Common Pitfalls / Anti-patterns
- “Let’s just use 2PC between microservices” — This is how people end up in hell. You can’t guarantee reachability or agreement across independently deployed services.
- “We’ll retry until it works” — Good luck without idempotency. You’ll double-charge users, double-book flights.
- ”We’ll write compensating logic later” — You won’t. And if you do, it’ll be flaky and incomplete.
- Mixing orchestration + choreography — Easy to get lost in who calls who and when. Leads to brittle inter-service contracts.
How to think about picking one
| Question | Think about |
|---|---|
| Do I control the full stack? | 2PC might be okay. |
| Is availability more important than strict consistency? | Go Saga. |
| Am I building infrastructure or coordination layer? | Use Raft. |
| Do I need external DB + message broker coordination? | Be careful. Very few systems get this right (e.g. Kafka’s transaction API). |
| Do I want retries, compensation, timeouts natively? | Saga workflow engines like Temporal. |
Related Systems I Want to Dig Into
- Google Spanner: Uses TrueTime + Paxos for global serializability. No 2PC. Clocks and replicas, not coordination.
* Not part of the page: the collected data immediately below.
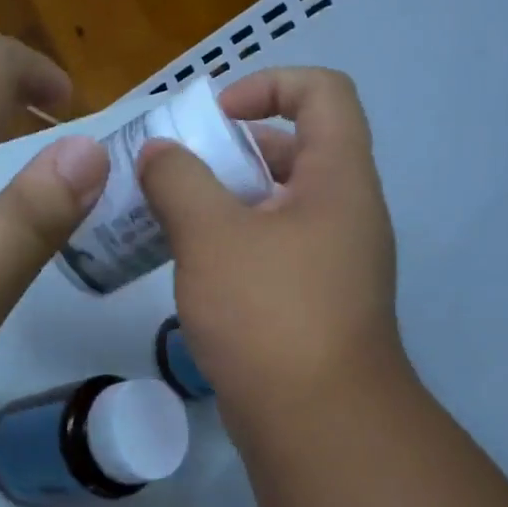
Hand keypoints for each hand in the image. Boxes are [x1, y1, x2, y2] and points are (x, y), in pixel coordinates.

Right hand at [138, 67, 406, 425]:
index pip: (323, 92)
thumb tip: (159, 153)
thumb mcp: (211, 235)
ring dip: (228, 203)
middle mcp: (348, 213)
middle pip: (297, 150)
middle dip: (233, 151)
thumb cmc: (269, 313)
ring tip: (172, 219)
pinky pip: (276, 252)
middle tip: (177, 173)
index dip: (269, 84)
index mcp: (339, 179)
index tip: (214, 116)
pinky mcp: (318, 304)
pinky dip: (237, 246)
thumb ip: (178, 180)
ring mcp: (336, 263)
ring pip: (281, 207)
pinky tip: (194, 270)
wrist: (318, 422)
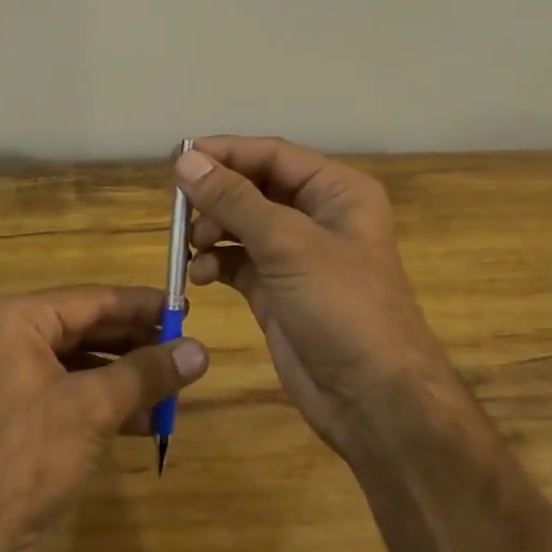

- Percolator (Google): used in BigTable for multi-row transactions. Precursor to Spanner?
- DynamoDB vs Raft-style systems — how does eventual consistency trade off with quorum-based approaches?
- RAMP Transactions: Read Atomic Multi Partition — avoids coordination on reads.
- TLA+ specs for 2PC and Raft — worth modeling to build intuition?
- Research how Flink, Spark, and Kafka Streams do checkpoints and exactly-once guarantees — do they secretly use 2PC?
Takeaways
-
If I need ACID across services, 2PC or Raft.
-
If I care more about uptime than perfect consistency, Saga.
-
If I’m building infra (like a DB or scheduler), Raft is probably the better long-term bet.
-
Don’t bother with 3PC unless I’m writing a paper.
Honestly, the real answer to “how to do distributed transactions” is usually: don’t. Just make your system eventually consistent, use idempotency, and write good compensation logic.